Alors, c’est grave ou c’est pas grave ?

  • Affirmer que l’on a bien envoyé un e-mail… et le faire discrètement dans la minute : 10%. Tant que vous n’avez pas fait rater le contrat de l’année, vous pouvez dormir tranquille.
  • Accuser votre collègue d’une boulette que vous avez commise et le traiter d’incompétent en public : 80%. Les injures et la diffamation peuvent conduire à un licenciement pour faute. En plus, c’est pas très sympa.
  • Faire une note de frais pour votre restaurant entre amis en faisant croire que vous étiez avec un client : 100%. Utiliser les ressources de l’entreprise pour votre usage personnel, c’est interdit.

Inventer une excuse pour sécher le travail.

Un lendemain de soirée difficile ou une flémingite aigüe ? La tentation de mentir pour ne pas travailler est grande. À noter, une étude britannique nous donne un aperçu des excuses les plus acceptables pour les employeurs, avec en tête : la grippe (crédible pour 42% des patrons), puis le mal de dos et une blessure causée par un accident. Mais attention, vous êtes tenu de fournir un justificatif pour toute absence et un mensonge (découvert) peut avoir des conséquences importantes, selon son ampleur et votre situation : du simple avertissement au licenciement pour faute.

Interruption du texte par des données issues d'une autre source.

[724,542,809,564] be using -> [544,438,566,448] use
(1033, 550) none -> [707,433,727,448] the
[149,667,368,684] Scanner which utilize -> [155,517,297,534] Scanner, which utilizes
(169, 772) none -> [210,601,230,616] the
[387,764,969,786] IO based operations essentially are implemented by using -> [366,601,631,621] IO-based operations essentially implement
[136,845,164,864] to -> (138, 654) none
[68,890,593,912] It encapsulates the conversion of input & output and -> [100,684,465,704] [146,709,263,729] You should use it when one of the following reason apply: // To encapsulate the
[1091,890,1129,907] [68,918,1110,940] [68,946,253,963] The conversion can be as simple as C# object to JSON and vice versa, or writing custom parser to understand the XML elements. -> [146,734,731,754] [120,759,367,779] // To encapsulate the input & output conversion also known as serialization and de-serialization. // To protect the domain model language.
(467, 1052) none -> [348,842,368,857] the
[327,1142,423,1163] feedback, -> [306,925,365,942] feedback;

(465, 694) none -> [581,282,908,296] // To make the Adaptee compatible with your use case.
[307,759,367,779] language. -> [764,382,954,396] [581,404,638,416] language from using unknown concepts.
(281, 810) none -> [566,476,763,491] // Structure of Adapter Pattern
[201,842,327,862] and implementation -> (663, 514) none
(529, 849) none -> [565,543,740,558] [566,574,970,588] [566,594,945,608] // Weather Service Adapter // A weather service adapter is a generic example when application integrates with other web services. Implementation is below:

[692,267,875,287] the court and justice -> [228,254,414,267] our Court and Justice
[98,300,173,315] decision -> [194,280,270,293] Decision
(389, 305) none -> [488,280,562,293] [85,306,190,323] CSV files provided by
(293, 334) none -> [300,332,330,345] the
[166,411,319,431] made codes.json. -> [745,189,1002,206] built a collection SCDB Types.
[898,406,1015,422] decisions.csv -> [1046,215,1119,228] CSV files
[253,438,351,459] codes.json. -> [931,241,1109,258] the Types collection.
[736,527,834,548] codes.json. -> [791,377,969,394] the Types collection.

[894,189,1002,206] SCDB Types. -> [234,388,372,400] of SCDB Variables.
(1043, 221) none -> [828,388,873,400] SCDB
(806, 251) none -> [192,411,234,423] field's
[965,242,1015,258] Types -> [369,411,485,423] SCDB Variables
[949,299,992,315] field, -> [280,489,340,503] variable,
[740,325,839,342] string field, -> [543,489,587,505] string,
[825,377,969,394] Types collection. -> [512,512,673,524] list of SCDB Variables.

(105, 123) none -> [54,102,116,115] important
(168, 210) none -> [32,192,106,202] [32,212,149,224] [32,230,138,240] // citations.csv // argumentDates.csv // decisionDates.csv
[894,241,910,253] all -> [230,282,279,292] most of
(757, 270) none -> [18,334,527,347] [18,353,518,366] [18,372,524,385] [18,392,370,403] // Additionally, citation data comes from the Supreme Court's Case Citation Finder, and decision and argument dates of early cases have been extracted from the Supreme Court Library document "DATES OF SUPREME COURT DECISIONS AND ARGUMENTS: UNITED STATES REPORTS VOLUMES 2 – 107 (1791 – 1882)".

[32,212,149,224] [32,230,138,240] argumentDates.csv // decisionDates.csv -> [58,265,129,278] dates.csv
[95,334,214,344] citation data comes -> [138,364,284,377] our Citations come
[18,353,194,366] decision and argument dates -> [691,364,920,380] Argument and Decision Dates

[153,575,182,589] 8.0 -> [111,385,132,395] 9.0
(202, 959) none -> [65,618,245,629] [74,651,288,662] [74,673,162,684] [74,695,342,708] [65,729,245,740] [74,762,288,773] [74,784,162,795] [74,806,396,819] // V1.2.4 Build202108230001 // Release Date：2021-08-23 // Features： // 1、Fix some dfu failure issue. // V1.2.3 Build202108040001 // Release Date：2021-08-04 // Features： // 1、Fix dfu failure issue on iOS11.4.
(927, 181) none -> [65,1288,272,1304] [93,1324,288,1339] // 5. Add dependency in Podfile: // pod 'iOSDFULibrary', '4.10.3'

Alors, c’est grave ou c’est pas grave ?

  • Invoquer une panne de transport et rater une journée lambda : 20%. Ça dépend de la clémence de votre boss, mais a priori il pourra vous pardonner pour cette fois.
  • S’absenter pour une fuite d’eau imaginaire… et faire perdre un contrat à votre entreprise : 75%. La règle est simple : toute absence injustifiée peut entraîner des sanctions. S’il y a des conséquences importantes pour l’entreprise, elle peut le retenir contre vous.
  • Inventer le décès d’un cousin éloigné… pour la troisième fois de l’année : 75%. La répétition de petits mensonges peut conduire au licenciement. Et c’est pas sympa pour votre cousin.
  • Falsifier un arrêt de travail : 95%. De nombreux employeurs vérifient la véracité des arrêts maladies et une falsification peut conduire au licenciement pour faute grave.

Mentir sur sa vie privée.

Dans le droit français, la notion de vie privée (article 9 du Code Civil) est primordiale. Si une dissimulation ou une omission n’est pas directement liées à votre emploi et qu’elles ne sont pas préjudiciables à votre entreprise, vous êtes en droit de garder pour vous tout ce qui vous concerne.

Alors, c’est grave ou c’est pas grave ?

  • Omettre de préciser qu’on a fait un séjour en prison : 5%. En dehors de certaines professions spécifiques (sécurité, travail avec des mineurs), un employeur n’a pas le droit de demander votre casier judiciaire.
  • Dissimuler une maladie : 5%. Légalement, rien ne vous oblige à parler de votre handicap, votre diabète ou votre cancer tant que ça n’a pas d’impact direct sur votre travail.
  • Cacher sa grossesse en invoquant une grosse raclette : 0%. Il n’y a aucune obligation d’annoncer sa grossesse (même pas en entretien d’embauche) avant la demande de congé maternité. Mais entre nous, l’excuse de la raclette ne fonctionne que pendant un temps limité…

La loyauté est l’un des piliers du Code civil français, et même si la notion de mensonge n’existe pas réellement dans le Code du travail, la “bonne foi” est une valeur prise en compte par les employeurs comme par les juges. Dissimuler, omettre, mentir est pourtant une pratique courante et bien souvent sans conséquences légales, tant il est difficile pour l’employeur de trouver les preuves et prouver les conséquences pour l’entreprise.

Le véritable risque est ailleurs. Dans un monde où les informations circulent rapidement, c’est avant tout votre réputation qui risque d’en souffrir. Vous risquez d’être blacklisté par les principales entreprises de votre secteur d’activité. Alors au-delà des conséquences légales, retenez que trahir la confiance de vos supérieurs et de vos collègues sera toujours mal perçu.